| What to produce |
In the records below, copy the line that contains "and (d6, d3, d4);" and each line after it, word for word, through the last.

(Information supplied)

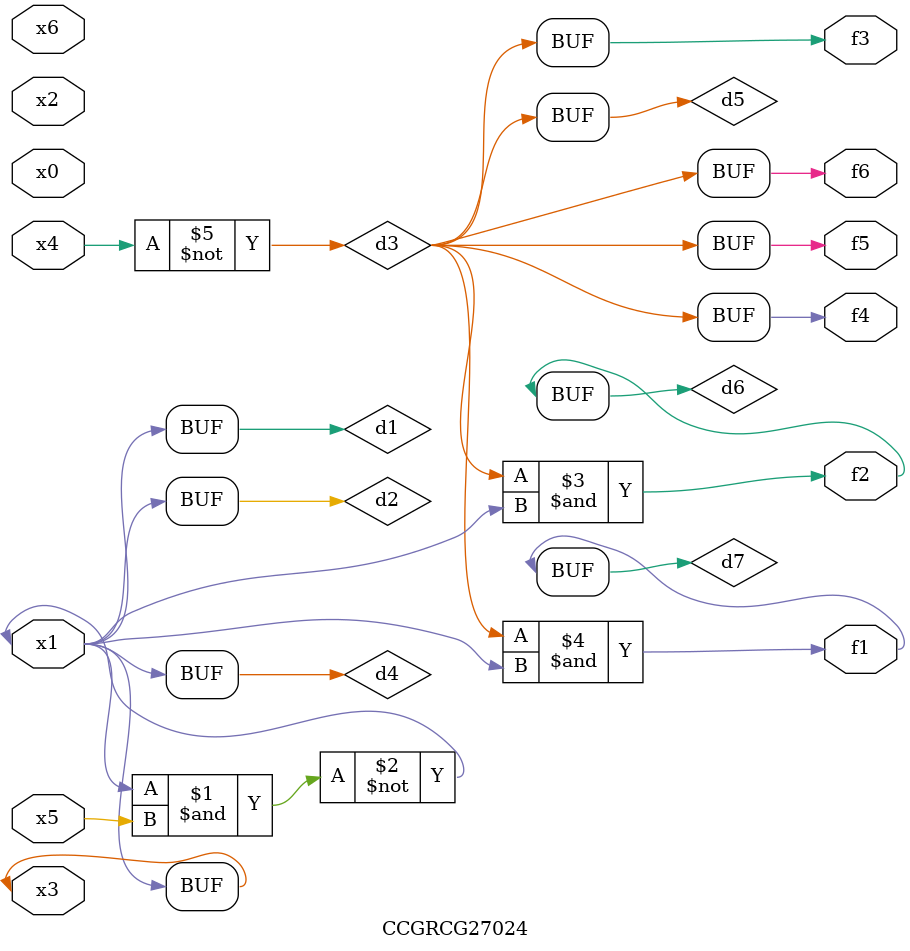
<source format=v>
module CCGRCG27024(
	input x0, x1, x2, x3, x4, x5, x6,
	output f1, f2, f3, f4, f5, f6
);

	wire d1, d2, d3, d4, d5, d6, d7;

	buf (d1, x1, x3);
	nand (d2, x1, x5);
	not (d3, x4);
	buf (d4, d1, d2);
	buf (d5, d3);
	and (d6, d3, d4);
	and (d7, d3, d4);
	assign f1 = d7;
	assign f2 = d6;
	assign f3 = d5;
	assign f4 = d5;
	assign f5 = d5;
	assign f6 = d5;
endmodule

</source>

(End Information supplied)

| Output for this task |
	and (d6, d3, d4);
	and (d7, d3, d4);
	assign f1 = d7;
	assign f2 = d6;
	assign f3 = d5;
	assign f4 = d5;
	assign f5 = d5;
	assign f6 = d5;
endmodule

</source>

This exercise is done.